Pressure to raise €534m from financial services

Today Ireland will be under pressure to say yes to the idea of raising at least €534 million a year from the financial services industry.

Pressure to raise €534m from financial services

So far they have said no, arguing they could only change their mind if Britain, with Europe’s biggest financial services centre, the city of London, did the same thing. London has said it won’t.

The Government has been following advice from the hedge fund industry, but can they continue to resist, given that more than 1,000 renowned economists have been joined by more than 50 financiers including some from Rothschild, Goldman Sachs, JP Morgan, banks and stock exchanges who argue it would help stabilise the industry.

The Financial Services industry in Ireland is worth €1bn a year in corporation tax to the country and another €1bn a year in PRSI and tax from the 33,000 people employed in it. They fear much of this would be lost to London. Anyhow, they say, Ireland already has a tax, a stamp duty, on the industry.

None of this, the European Commission argues, is a reason to say no to a minimum half-a-billion euro a year for a country that has had to increase its tax-take from citizens and cut services because of the irresponsibility of its bankers and politicians.

The commissioner responsible for putting together the Financial Transaction Tax (FTT) sproposals, Algirdis Semeta, says they have designed the tax in such a way that none of Ireland’s fears are real.

The only analysis on the effect of an FTT in Ireland the Government has produced so far — following a Freedom of Information search by MEP Nessa Childers — came from AIMA, the world’s biggest hedge fund lobbyist.

The commission proposal has the support of more than half the EU member states, citizens throughout the EU, NGOs, former banking chiefs and more than 1,000 eminent economists from around the globe who signed a letter urging the tax be created.

Many of the top financial services centres in the world have a FTT, from Brazil to Hong Kong. “This business produces high income and countries where they are located would like to get something for their public coffers.”

The fact that the tax will be based on the place that the trade is done means that if a trade happens between London and Dublin, then the tax from both sides will go to Ireland if the UK opts out as they say they will.

However, if Ireland opts out, it will lose the tax to whatever other EU centre is involved in the trade.

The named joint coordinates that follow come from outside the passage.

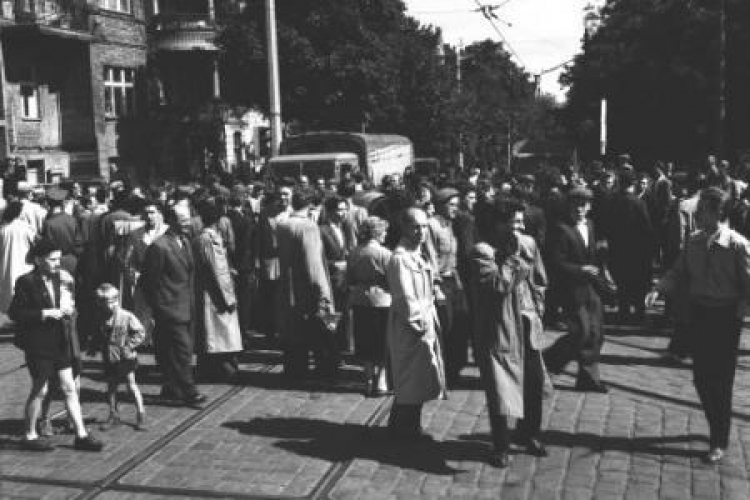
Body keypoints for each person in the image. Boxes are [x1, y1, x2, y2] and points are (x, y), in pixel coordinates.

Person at [646, 187, 750, 464]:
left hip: (726, 318)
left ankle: (719, 439)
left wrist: (739, 314)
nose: (697, 213)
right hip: (700, 315)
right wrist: (658, 289)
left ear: (718, 212)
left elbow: (748, 286)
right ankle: (717, 427)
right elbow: (678, 271)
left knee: (721, 381)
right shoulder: (693, 241)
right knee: (701, 378)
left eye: (703, 209)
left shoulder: (738, 244)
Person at [470, 199, 548, 468]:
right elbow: (497, 285)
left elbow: (539, 279)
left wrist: (538, 308)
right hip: (499, 328)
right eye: (513, 222)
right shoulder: (483, 251)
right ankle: (500, 444)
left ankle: (530, 433)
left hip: (527, 322)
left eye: (520, 222)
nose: (519, 227)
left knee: (534, 383)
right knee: (500, 388)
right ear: (497, 224)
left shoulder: (527, 243)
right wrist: (513, 259)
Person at [9, 238, 104, 452]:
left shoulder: (60, 278)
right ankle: (30, 434)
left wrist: (68, 308)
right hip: (39, 344)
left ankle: (81, 434)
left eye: (58, 259)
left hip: (60, 340)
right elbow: (15, 312)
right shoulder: (26, 281)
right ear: (38, 259)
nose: (56, 263)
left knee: (70, 387)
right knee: (40, 390)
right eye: (52, 259)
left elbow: (67, 299)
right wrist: (44, 313)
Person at [386, 208, 446, 442]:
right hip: (411, 328)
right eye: (416, 227)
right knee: (409, 381)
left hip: (425, 323)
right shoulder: (400, 259)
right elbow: (404, 299)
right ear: (405, 228)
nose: (421, 232)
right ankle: (403, 432)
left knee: (420, 380)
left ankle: (409, 427)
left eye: (424, 227)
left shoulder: (419, 254)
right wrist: (420, 326)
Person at [142, 196, 207, 407]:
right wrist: (158, 308)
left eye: (188, 218)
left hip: (186, 306)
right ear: (172, 220)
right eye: (183, 219)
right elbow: (148, 281)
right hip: (169, 308)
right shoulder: (159, 247)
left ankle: (171, 386)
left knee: (175, 350)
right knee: (182, 350)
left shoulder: (185, 241)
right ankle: (189, 391)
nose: (188, 222)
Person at [544, 187, 608, 393]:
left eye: (584, 205)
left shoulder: (590, 225)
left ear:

The only way a trade can avoid the tax is to abandon all its European clients and stop trading in the EU, including on remote access.

Ireland already has a stamp duty, which is similar to that in Britain but double the rate, but only the big institutional traders are covered, such as pension funds. The difference with the FTT is that it would also cover derivatives, trading not on shares related to a company that produces something, but trading on issues related to how the shares perform, such as insurance that pays out if they drop by a certain percentage for instance.

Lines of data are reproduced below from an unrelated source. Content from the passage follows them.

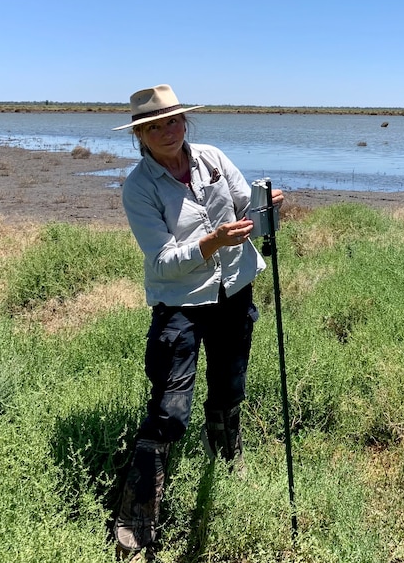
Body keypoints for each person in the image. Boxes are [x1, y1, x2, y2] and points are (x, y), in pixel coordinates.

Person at [111, 84, 284, 556]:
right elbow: (162, 262)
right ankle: (136, 520)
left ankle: (229, 461)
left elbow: (247, 210)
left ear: (186, 122)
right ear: (139, 135)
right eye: (153, 126)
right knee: (169, 410)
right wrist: (212, 243)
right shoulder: (138, 187)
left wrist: (269, 207)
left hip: (235, 292)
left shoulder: (211, 158)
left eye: (173, 121)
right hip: (180, 304)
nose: (167, 131)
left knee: (230, 389)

A lucrative form of gambling that the financiers in their letter point out is worth 70 times the size of the real economy. If all the bets were called in, there would not be enough money in the world to pay out.

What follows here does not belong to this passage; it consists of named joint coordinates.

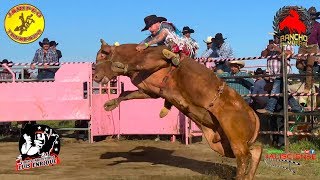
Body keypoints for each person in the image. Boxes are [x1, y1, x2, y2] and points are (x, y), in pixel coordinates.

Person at [257, 36, 303, 114]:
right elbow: (263, 55)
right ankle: (297, 107)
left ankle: (269, 108)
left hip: (282, 72)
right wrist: (267, 49)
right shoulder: (270, 45)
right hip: (272, 74)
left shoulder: (286, 44)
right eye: (275, 37)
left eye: (278, 37)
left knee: (275, 89)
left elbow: (289, 53)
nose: (276, 39)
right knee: (284, 91)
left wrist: (278, 49)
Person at [296, 6, 320, 93]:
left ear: (315, 16)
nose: (312, 16)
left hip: (312, 46)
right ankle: (310, 69)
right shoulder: (303, 24)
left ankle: (307, 87)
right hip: (303, 45)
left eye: (314, 15)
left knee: (309, 67)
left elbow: (319, 38)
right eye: (311, 14)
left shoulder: (318, 25)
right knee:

Much of this type of trading is automated, carried out by computers, usually with little advantage to anyone other than whoever collects the commission.

The financiers pointed out that this is designed to turn very short-term profits that do not contribute the markets’ primary function of raising investment, allocating it efficiently and mitigating risk. They held the FTT would “have negligible effect on long-term investment” and “a modest transaction tax will improve the functioning of markets”.

At 0.1% on shares and bonds and 0.01% on derivatives, it would have little effect on the real economy and he disagrees that the ordinary citizen would end up shouldering the burden. 85%, is between financial institutions, and passing this onto the final consumer or their pension fund would be difficult.

Analysis by the commission of the effect on pension funds showed it would be minimal, he added, and Ireland would drop it’s stamp duty on such funds in exchange for the FTT. It could set the rate itself, provided it was at least the rate agreed at EU level.

If Ireland continues to wait until Britain agrees to join the EU in an FTT, they will wait for a long time. British Chancellor George Osbourne asked recently if they would join with the EU if it were to adopt Britain’s stamp duty, he said no.

So the expected outcome is that the FTT will go ahead but with a limited number of countries involved. Germany has suggested it be broken into two stages: first a stamp duty similar to Ireland’s; and later extend it to a full FTT covering derivatives. Those pushing for a full FTT include France and Germany, Italy, Spain, Portugal and Poland.

Those against it have been Britain and Sweden with Malta, Cyprus and the Czech Republic likely to follow Britain.

But Germany, footing most of the bailout bill for the country, will be asking why Ireland is turning down the possibility of making more than half a billion euro a year from an industry instrumental in halving many of the country’s pension funds and already perceived as being under-taxed since they don’t pay Vat.